I’ve never needed paid support from Microsoft and I don’t see why I need to get a contract now! For crying out loud I’m a Microsoft MVP and I provide free support to Microsoft customers. Just a little ironic. Anyway, if you’ve got one of these fancy support contracts I guess you’ll be fine. As for me I’ll just have to wait till Windows 7 is as ubiquitous as Windows XP before I will give it another look. This really would not have bugged me if Microsoft hadn’t made such a big deal about how a redistributable would be made available to developers.


  • I'm not surprised. There seems to be a concerted effort to discourage native Windows development and in particular development with C++. I think the same guy who thougt it made sense for Visual BASIC to have no main client window is the same guy responsible for this inanity in order to protect C# and .Net.
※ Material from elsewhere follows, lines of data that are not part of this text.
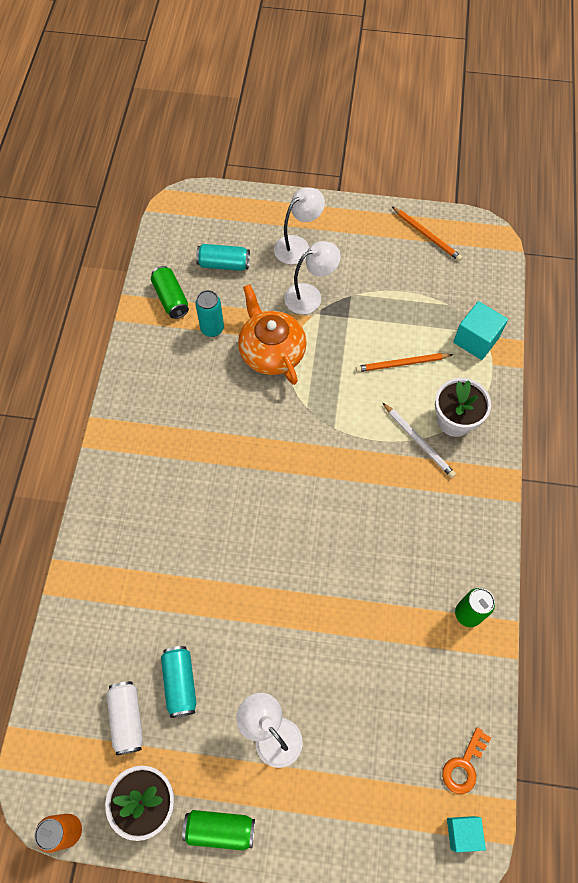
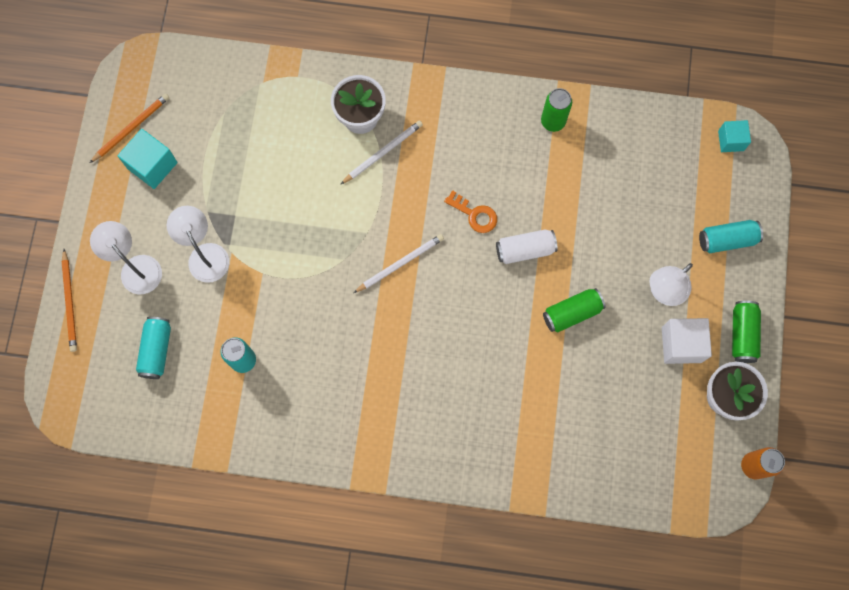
camera: 90 degrees left, 10 degrees up
(127, 718) = (658, 421): white can -> white can (525, 250)
(171, 298) = (201, 408): green can -> green can (572, 313)
(180, 683) = (624, 374): turquoise can -> turquoise can (727, 240)
(210, 751) = (681, 344): none -> white cube
(271, 351) = (275, 295): orange teapot -> none
(303, 458) = (400, 263): none -> white pencil
(401, 364) = (294, 163): orange pencil -> orange pencil (70, 302)
(464, 765) = (680, 135): orange key -> orange key (474, 214)
(476, 340) = (268, 89): turquoise cube -> turquoise cube (152, 165)

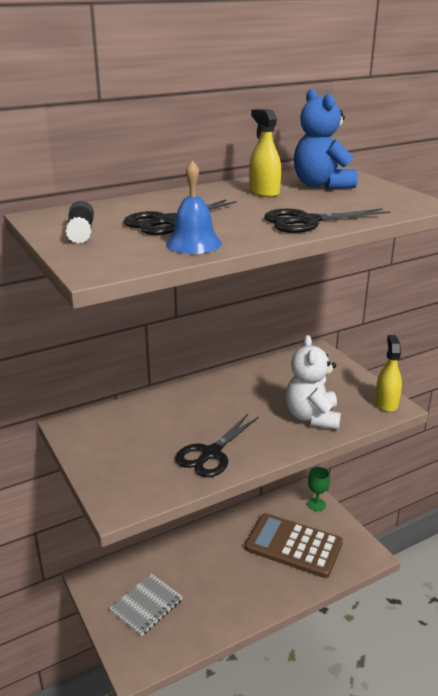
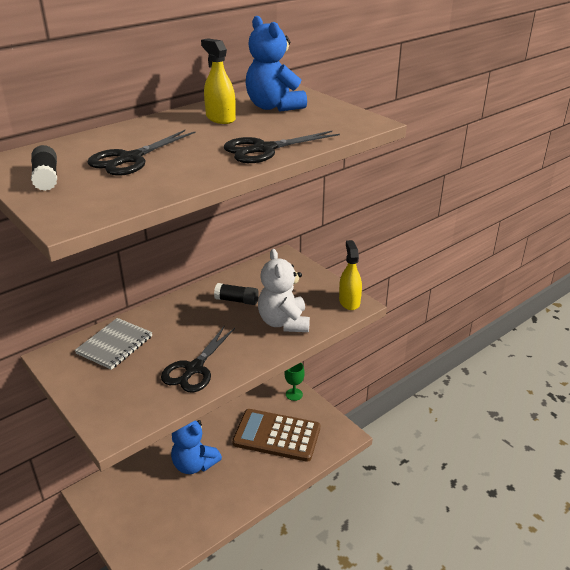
camera: 10 degrees left, 5 degrees up
(146, 605) = (146, 510): grey notebook -> grey notebook (115, 345)
(193, 243) = (159, 182): blue bell -> none
(202, 564) = (194, 464): none -> blue teddy bear
(263, 390) = (237, 300): none -> black glue stick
Now that Java isn't considered a viable platform for writing seriously performing applications, C# has lost it's purpose and there's less of a desire on the part of developers to look past its shortcomings. So, I think this guy is defending his baby with all he's got.

  • I don't understand why lawyers have a say in this case. But then, I don't work at Microsoft nor do I live or work in the US.

  • Amazing the drop off in C++ these days. Every time I get my MSDN mag I turn to the C++ section by you Kenny. The rest is all linq and patterns and practices and really dumbed down stuff for teams. If I want patterns I will get a book on designer clothing.
    MFC is making a comeback, I note, as I saw a channel 9 video on the new GUI "catch alls" to make your app like the real thing the Office team guys churn out (ribbon etc.)
    Documetation for the MFC feature pack is 'just' there. I managed to use the CMFCBrowseCtrl by setting up a class override. It worked! :-) Yay! I hope MS don't make "COM" and "C++" naughty words. Never mind ATL / WTL already politically incorrect to mumble. Hey Bill Gates - we need you back!
    Keep up the good work Kenny. Blogging is the only way I guess if MSDN Mag is shutting down.
    Just put your stuff on line? Yes?
    Kenny with C++ & Mark Russinovich with the internal secrets would be my favorite 2 blogs.

  • I just ran down the exact same path. In the end, bascially you need $37,000 to sign up for the Partner Advantage agreement.

    $37K just to support WWSAPI on Windows 2003 !

    Another stillborn Microsoft technology...

  • Same experience here. After weeks of back-and-forth (including signing of an NDA) with MS attorneys, I was informed that I needed this support contract to proceed.

    Of course, no micro-ISV can afford such an agreement.

    What a complete and utter waste of time!